■ Records provided:
'''

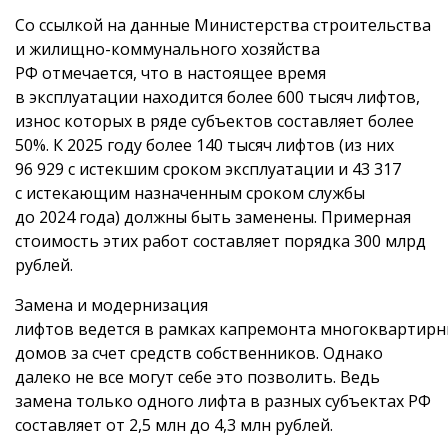
Со ссылкой на данные Министерства строительства
и жилищно-коммунального хозяйства
РФ отмечается, что в настоящее время
в эксплуатации находится более 600 тысяч лифтов,
износ которых в ряде субъектов составляет более
50%. К 2025 году более 140 тысяч лифтов (из них
96 929 с истекшим сроком эксплуатации и 43 317
с истекающим назначенным сроком службы
до 2024 года) должны быть заменены. Примерная
стоимость этих работ составляет порядка 300 млрд
рублей.
Замена и модернизация
лифтов ведется в рамках капремонта многоквартирн
домов за счет средств собственников. Однако
далеко не все могут себе это позволить. Ведь
замена только одного лифта в разных субъектах РФ
составляет от 2,5 млн до 4,3 млн рублей.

'''

■ Work item:
Print every line of text in the data above exactly, leaving out the pictures.

■ Written solution:
Со ссылкой на данные Министерства строительства
и жилищно-коммунального хозяйства
РФ отмечается, что в настоящее время
в эксплуатации находится более 600 тысяч лифтов,
износ которых в ряде субъектов составляет более
50%. К 2025 году более 140 тысяч лифтов (из них
96 929 с истекшим сроком эксплуатации и 43 317
с истекающим назначенным сроком службы
до 2024 года) должны быть заменены. Примерная
стоимость этих работ составляет порядка 300 млрд
рублей.
Замена и модернизация
лифтов ведется в рамках капремонта многоквартирн
домов за счет средств собственников. Однако
далеко не все могут себе это позволить. Ведь
замена только одного лифта в разных субъектах РФ
составляет от 2,5 млн до 4,3 млн рублей.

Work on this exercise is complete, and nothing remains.